Proof generation on my Mac Studio (with M2 Ultra chip) takes about 13s.

Testing the code

To run the code in irs/ or irs0/ folder, an IRS account transcript is needed. The one we used for internal testing is the author's real 2022 IRS tax transcript, and he is reluctant to include it in the public GitHub repository. US residents should find little difficulty in obtaining an IRS account transcript from the online account. If you sincerely need one for testing but could not get a version, please reach out to the author through weikeng.chen@l2iterative.com.

Future work

Future optimization over PDF proofs is very plausible. In fact, part of the proof generation can be delegated, by having the user shares a redacted version of the PDF, and the user only handles a fraction of the proof generation that is related to the sensitive data in the unredacted version of the PDF (which is like a finishing touch). We are keen to formalize this as "patchwork proofs".

○ ○ ○ ○

> **QUESTIONS TO ANSWER**
a – Please retype part of the text on PDF proofs: begin at the words that have "To run the code" and stop after "author through weikeng.chen@l2iterative.com.".
b – List each distinct abbreviation written entirely in capital letters that appears in the text on PDF proofs.
c – Carry on the text on PDF proofs from its last sentence.

> **EXERCISE DATA**

○ ○ ○ ○

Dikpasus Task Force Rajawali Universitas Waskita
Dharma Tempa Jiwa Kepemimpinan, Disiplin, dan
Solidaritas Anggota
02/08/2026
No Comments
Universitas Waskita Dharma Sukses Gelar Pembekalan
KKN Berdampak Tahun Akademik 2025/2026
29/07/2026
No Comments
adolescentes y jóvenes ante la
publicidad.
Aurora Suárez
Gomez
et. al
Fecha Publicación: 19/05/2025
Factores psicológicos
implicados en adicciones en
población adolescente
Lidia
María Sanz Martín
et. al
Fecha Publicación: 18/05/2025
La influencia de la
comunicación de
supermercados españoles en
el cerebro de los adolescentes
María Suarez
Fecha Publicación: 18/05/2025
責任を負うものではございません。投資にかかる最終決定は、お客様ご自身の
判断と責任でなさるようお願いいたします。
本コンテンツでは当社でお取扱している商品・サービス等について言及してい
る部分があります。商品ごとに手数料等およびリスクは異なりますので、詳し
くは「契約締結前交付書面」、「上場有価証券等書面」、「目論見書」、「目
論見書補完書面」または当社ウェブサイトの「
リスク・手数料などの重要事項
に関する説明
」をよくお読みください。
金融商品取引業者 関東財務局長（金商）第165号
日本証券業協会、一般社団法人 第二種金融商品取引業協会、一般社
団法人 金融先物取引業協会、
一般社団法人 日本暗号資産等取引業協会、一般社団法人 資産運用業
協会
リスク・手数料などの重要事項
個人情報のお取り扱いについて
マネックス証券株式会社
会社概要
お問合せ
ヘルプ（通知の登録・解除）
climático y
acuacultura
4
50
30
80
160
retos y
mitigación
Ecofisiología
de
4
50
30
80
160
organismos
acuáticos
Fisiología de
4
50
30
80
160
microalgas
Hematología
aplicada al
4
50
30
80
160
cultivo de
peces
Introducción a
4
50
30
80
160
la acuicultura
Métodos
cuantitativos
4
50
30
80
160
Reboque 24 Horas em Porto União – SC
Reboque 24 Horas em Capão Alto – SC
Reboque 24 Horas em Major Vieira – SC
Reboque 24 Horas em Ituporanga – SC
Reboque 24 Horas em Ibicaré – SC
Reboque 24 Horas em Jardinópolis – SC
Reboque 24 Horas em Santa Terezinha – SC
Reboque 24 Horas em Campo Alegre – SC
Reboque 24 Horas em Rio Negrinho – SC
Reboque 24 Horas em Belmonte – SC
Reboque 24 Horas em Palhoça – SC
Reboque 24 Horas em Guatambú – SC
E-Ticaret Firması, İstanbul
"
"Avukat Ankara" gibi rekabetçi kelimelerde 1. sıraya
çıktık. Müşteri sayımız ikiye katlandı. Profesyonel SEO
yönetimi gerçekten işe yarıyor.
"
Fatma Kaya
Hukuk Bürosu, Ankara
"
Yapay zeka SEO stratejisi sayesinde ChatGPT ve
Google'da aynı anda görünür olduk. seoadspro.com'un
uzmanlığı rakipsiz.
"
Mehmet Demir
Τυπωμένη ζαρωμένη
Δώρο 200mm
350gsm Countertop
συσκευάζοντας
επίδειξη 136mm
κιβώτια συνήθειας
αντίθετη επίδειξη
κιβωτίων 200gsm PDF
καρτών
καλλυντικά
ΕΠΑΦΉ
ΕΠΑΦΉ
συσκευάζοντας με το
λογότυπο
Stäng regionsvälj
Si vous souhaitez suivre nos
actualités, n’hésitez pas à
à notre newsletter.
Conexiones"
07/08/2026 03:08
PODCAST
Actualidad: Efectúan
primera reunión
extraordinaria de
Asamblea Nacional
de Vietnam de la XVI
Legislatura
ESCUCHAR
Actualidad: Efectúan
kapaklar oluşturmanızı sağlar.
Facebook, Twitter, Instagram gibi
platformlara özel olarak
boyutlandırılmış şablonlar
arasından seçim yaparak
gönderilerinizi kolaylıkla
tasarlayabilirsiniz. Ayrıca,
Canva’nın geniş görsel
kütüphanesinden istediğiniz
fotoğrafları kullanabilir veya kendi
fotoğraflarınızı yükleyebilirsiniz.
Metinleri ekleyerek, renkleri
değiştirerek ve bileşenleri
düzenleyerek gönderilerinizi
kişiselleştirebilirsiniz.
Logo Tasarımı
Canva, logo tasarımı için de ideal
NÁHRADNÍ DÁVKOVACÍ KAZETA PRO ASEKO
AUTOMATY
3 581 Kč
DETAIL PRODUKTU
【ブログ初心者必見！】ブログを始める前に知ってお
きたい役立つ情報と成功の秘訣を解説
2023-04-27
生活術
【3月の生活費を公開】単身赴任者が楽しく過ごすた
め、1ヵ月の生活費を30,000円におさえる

○ ○ ○ ○

> **OUTPUTS FOR THE TASKS**
a –
To run the code in irs/ or irs0/ folder, an IRS account transcript is needed. The one we used for internal testing is the author's real 2022 IRS tax transcript, and he is reluctant to include it in the public GitHub repository. US residents should find little difficulty in obtaining an IRS account transcript from the online account. If you sincerely need one for testing but could not get a version, please reach out to the author through weikeng.chen@l2iterative.com.

b – IRS, US, PDF

c –
License

This work is a partnership between L2 Iterative and zkPass, with a focus to integrate the RISC Zero backend into zkPass.

The code in this repository, at the moment, is specific to the demo of proofs of IRS account transcripts. We have not used much third-party code, so we would like to license it under MIT or Apache 2.0. Future development, though, with the introduction of new code, may suggest a different license, and it would be updated in future versions of this repository.